Ben yetkili olsam bu yazıyı okur okumaz durumu incelemeye alır, sorunu çözmeye başlardım.

Görev kimin mi?

Başta mülkün sahibi defterdarlık olmak üzere, belediyenin, sağlık müdürlüğünün, çevre şehircilik müdürlüğü ve tüm ilgililerin.

Deniz ölçümleri, kontrolleri yapılıyor ve her zaman kolibasili çıkıyorsa çevrede de aynı sorun var demektir.

Konu önemli.

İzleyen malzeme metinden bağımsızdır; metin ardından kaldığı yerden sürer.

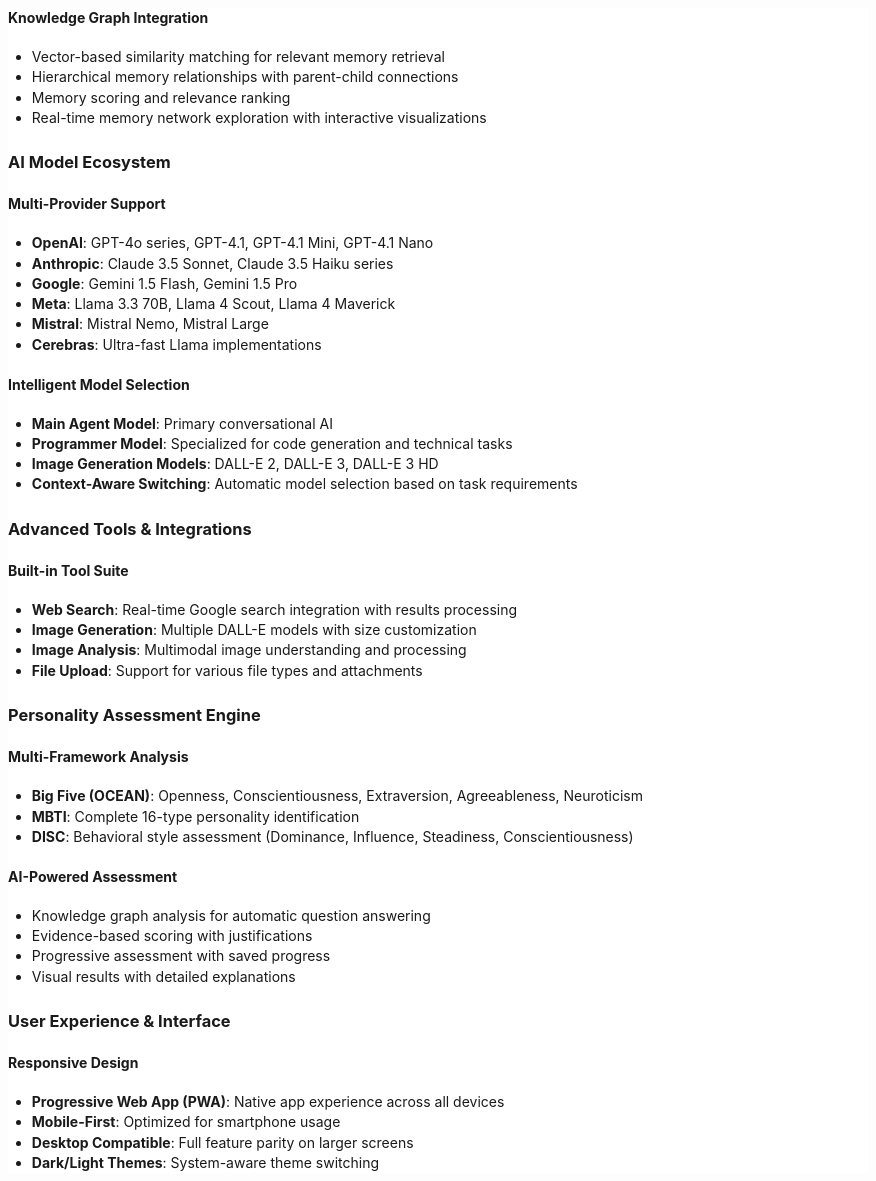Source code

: #### **Knowledge Graph Integration**
- Vector-based similarity matching for relevant memory retrieval
- Hierarchical memory relationships with parent-child connections
- Memory scoring and relevance ranking
- Real-time memory network exploration with interactive visualizations

### **AI Model Ecosystem**

#### **Multi-Provider Support**
- **OpenAI**: GPT-4o series, GPT-4.1, GPT-4.1 Mini, GPT-4.1 Nano
- **Anthropic**: Claude 3.5 Sonnet, Claude 3.5 Haiku series  
- **Google**: Gemini 1.5 Flash, Gemini 1.5 Pro
- **Meta**: Llama 3.3 70B, Llama 4 Scout, Llama 4 Maverick
- **Mistral**: Mistral Nemo, Mistral Large
- **Cerebras**: Ultra-fast Llama implementations

#### **Intelligent Model Selection**
- **Main Agent Model**: Primary conversational AI
- **Programmer Model**: Specialized for code generation and technical tasks
- **Image Generation Models**: DALL-E 2, DALL-E 3, DALL-E 3 HD
- **Context-Aware Switching**: Automatic model selection based on task requirements

### **Advanced Tools & Integrations**

#### **Built-in Tool Suite**
- **Web Search**: Real-time Google search integration with results processing
- **Image Generation**: Multiple DALL-E models with size customization
- **Image Analysis**: Multimodal image understanding and processing
- **File Upload**: Support for various file types and attachments

### **Personality Assessment Engine**

#### **Multi-Framework Analysis**
- **Big Five (OCEAN)**: Openness, Conscientiousness, Extraversion, Agreeableness, Neuroticism
- **MBTI**: Complete 16-type personality identification
- **DISC**: Behavioral style assessment (Dominance, Influence, Steadiness, Conscientiousness)

#### **AI-Powered Assessment**
- Knowledge graph analysis for automatic question answering
- Evidence-based scoring with justifications
- Progressive assessment with saved progress
- Visual results with detailed explanations

### **User Experience & Interface**

#### **Responsive Design**
- **Progressive Web App (PWA)**: Native app experience across all devices
- **Mobile-First**: Optimized for smartphone usage
- **Desktop Compatible**: Full feature parity on larger screens
- **Dark/Light Themes**: System-aware theme switching
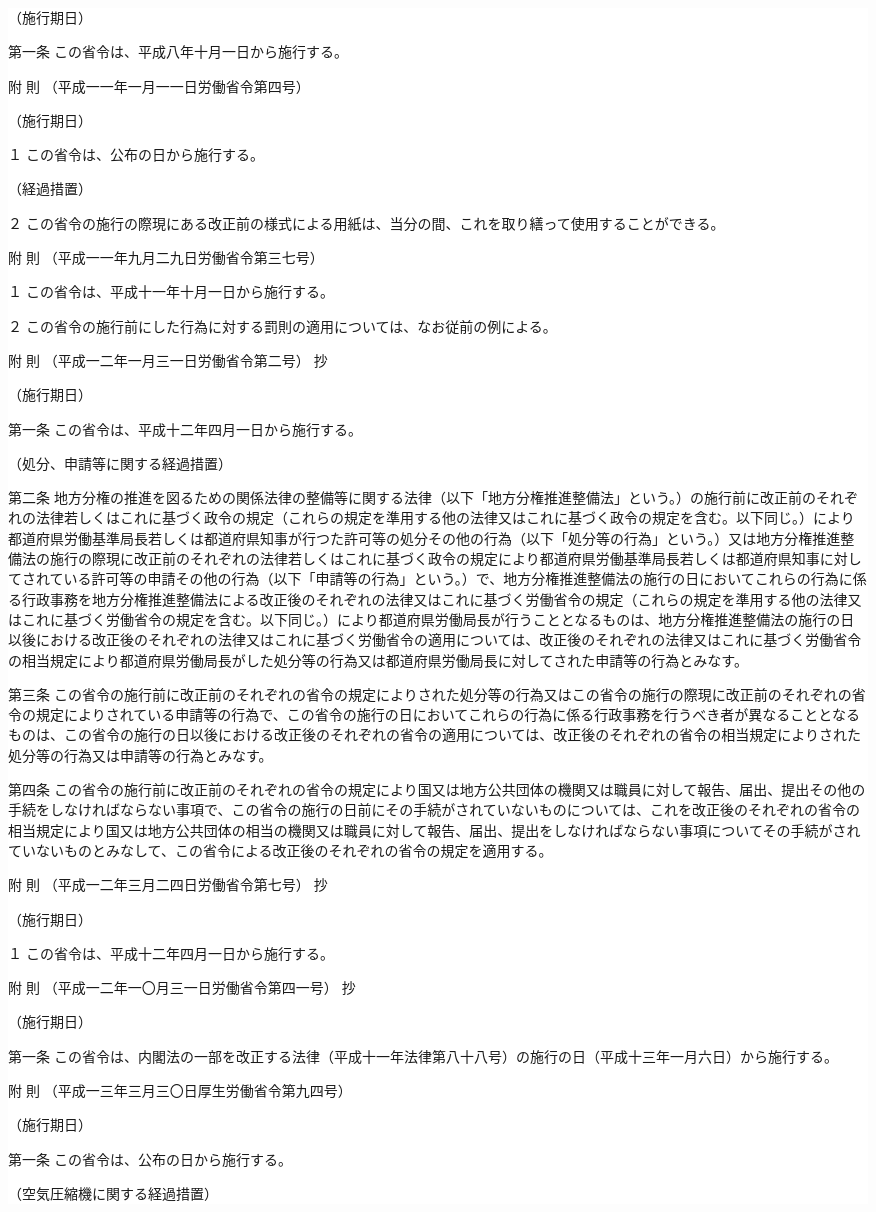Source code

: （施行期日）

第一条 この省令は、平成八年十月一日から施行する。

附 則 （平成一一年一月一一日労働省令第四号）

（施行期日）

１ この省令は、公布の日から施行する。

（経過措置）

２ この省令の施行の際現にある改正前の様式による用紙は、当分の間、これを取り繕って使用することができる。

附 則 （平成一一年九月二九日労働省令第三七号）

１ この省令は、平成十一年十月一日から施行する。

２ この省令の施行前にした行為に対する罰則の適用については、なお従前の例による。

附 則 （平成一二年一月三一日労働省令第二号） 抄

（施行期日）

第一条 この省令は、平成十二年四月一日から施行する。

（処分、申請等に関する経過措置）

第二条 地方分権の推進を図るための関係法律の整備等に関する法律（以下「地方分権推進整備法」という。）の施行前に改正前のそれぞれの法律若しくはこれに基づく政令の規定（これらの規定を準用する他の法律又はこれに基づく政令の規定を含む。以下同じ。）により都道府県労働基準局長若しくは都道府県知事が行つた許可等の処分その他の行為（以下「処分等の行為」という。）又は地方分権推進整備法の施行の際現に改正前のそれぞれの法律若しくはこれに基づく政令の規定により都道府県労働基準局長若しくは都道府県知事に対してされている許可等の申請その他の行為（以下「申請等の行為」という。）で、地方分権推進整備法の施行の日においてこれらの行為に係る行政事務を地方分権推進整備法による改正後のそれぞれの法律又はこれに基づく労働省令の規定（これらの規定を準用する他の法律又はこれに基づく労働省令の規定を含む。以下同じ。）により都道府県労働局長が行うこととなるものは、地方分権推進整備法の施行の日以後における改正後のそれぞれの法律又はこれに基づく労働省令の適用については、改正後のそれぞれの法律又はこれに基づく労働省令の相当規定により都道府県労働局長がした処分等の行為又は都道府県労働局長に対してされた申請等の行為とみなす。

第三条 この省令の施行前に改正前のそれぞれの省令の規定によりされた処分等の行為又はこの省令の施行の際現に改正前のそれぞれの省令の規定によりされている申請等の行為で、この省令の施行の日においてこれらの行為に係る行政事務を行うべき者が異なることとなるものは、この省令の施行の日以後における改正後のそれぞれの省令の適用については、改正後のそれぞれの省令の相当規定によりされた処分等の行為又は申請等の行為とみなす。

第四条 この省令の施行前に改正前のそれぞれの省令の規定により国又は地方公共団体の機関又は職員に対して報告、届出、提出その他の手続をしなければならない事項で、この省令の施行の日前にその手続がされていないものについては、これを改正後のそれぞれの省令の相当規定により国又は地方公共団体の相当の機関又は職員に対して報告、届出、提出をしなければならない事項についてその手続がされていないものとみなして、この省令による改正後のそれぞれの省令の規定を適用する。

附 則 （平成一二年三月二四日労働省令第七号） 抄

（施行期日）

１ この省令は、平成十二年四月一日から施行する。

附 則 （平成一二年一〇月三一日労働省令第四一号） 抄

（施行期日）

第一条 この省令は、内閣法の一部を改正する法律（平成十一年法律第八十八号）の施行の日（平成十三年一月六日）から施行する。

附 則 （平成一三年三月三〇日厚生労働省令第九四号）

（施行期日）

第一条 この省令は、公布の日から施行する。

（空気圧縮機に関する経過措置）
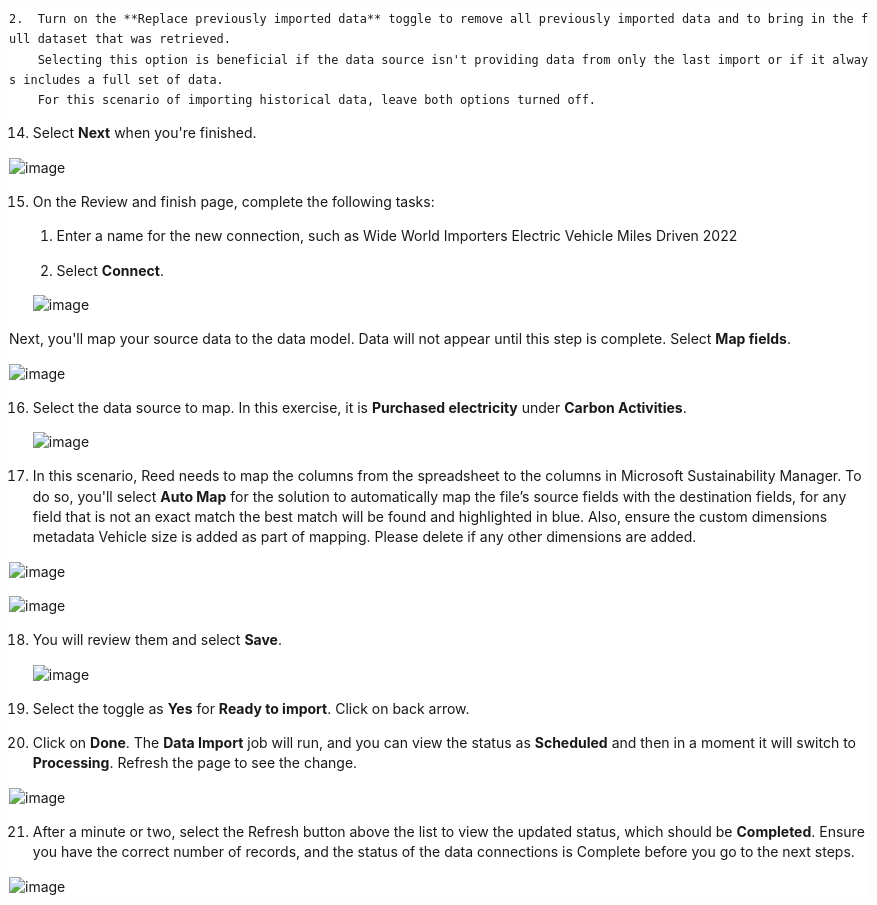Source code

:     2.	Turn on the **Replace previously imported data** toggle to remove all previously imported data and to bring in the full dataset that was retrieved. 
        Selecting this option is beneficial if the data source isn't providing data from only the last import or if it always includes a full set of data.
        For this scenario of importing historical data, leave both options turned off.

14. Select **Next** when you're finished.

 ![image](./Images/Lab02/image30.svg)

15. On the Review and finish page, complete the following tasks:

    1.	Enter a name for the new connection, such as Wide World Importers Electric Vehicle Miles Driven 2022

    2.	Select **Connect**.
   
    ![image](./Images/Lab02/image48.svg)


Next, you'll map your source data to the data model. Data will not appear until this step is complete. Select **Map fields**.

![image](./Images/Lab02/image49.svg)
 
16. Select the data source to map. In this exercise, it is **Purchased electricity** under **Carbon Activities**.

    ![image](./Images/Lab02/image50.svg)
 
17. In this scenario, Reed needs to map the columns from the spreadsheet to the columns in Microsoft Sustainability Manager. To do so, you'll select **Auto Map** for the solution to automatically map the file’s source fields with the destination fields, for any field that is not an exact match the best match will be found and highlighted in blue. Also, ensure the custom dimensions metadata Vehicle size is added as part of mapping. Please delete if any other dimensions are added.
 
 ![image](./Images/Lab02/image51.svg)

 ![image](./Images/Lab02/image52.svg)

18. You will review them and select **Save**.

    ![image](./Images/Lab02/image53.svg)

19. Select the toggle as **Yes** for **Ready to import**. Click on back arrow.  
 
20. Click on **Done**. The **Data Import** job will run, and you can view the status as **Scheduled** and then in a moment it will switch to **Processing**. Refresh the page to see the change.

 ![image](./Images/Lab02/image54.svg)
 
21. After a minute or two, select the Refresh button above the list to view the updated status, which should be **Completed**. Ensure you have the correct number of records, and the status of the data connections is Complete before you go to the next steps.
 
![image](./Images/Lab02/image55.svg)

Çözüm şart.

++++++

TARİHİ KÖPRÜ VE YIKILAN YENİ YOL

Bir resim ama sıradan bir resim değil bu.

Bir yanda asırlık köprü, diğer yanda daha dün sayılabilecek zamanda yenilenen  yol.

Dereli'deki sel felaketinden sonra yol yeniden yapıldı.

Asfaltı daha henüz kurumadan dere geldi yine aldı gitti yolu.

Kemerli köprü de hemen yanı başında yüzyıllık güzelliği ile seyrediyor olanları.

Aklından geçiriyor mu acaba bu tarihi köprü, “Ben ne seller yağmurlar gördüm. Ama hâlâ sapasağlam ayaktayım. Siz nerde yanlış yaptınız da her yağmurda yıkılıp yeniden yapılıyorsunuz?” diye.

Sormasına gerek var mı?

Cevabı belli değil mi?

Yüz yılı aşan köprü, yüz gün dayanamayan yola ne dese haksız mı?

Oysa o köprü yüz yılları devirip bugüne gelirken neler yaşamadı ki.

Var bir yerlerde yanlış.

+++++++++

Haftalık

Fahri Doktora Futbol ve Kültür Sanat

Süper Ligin şampiyon hocasına Trabzon Üniversitesi Fahri Doktora unvanı vermiş.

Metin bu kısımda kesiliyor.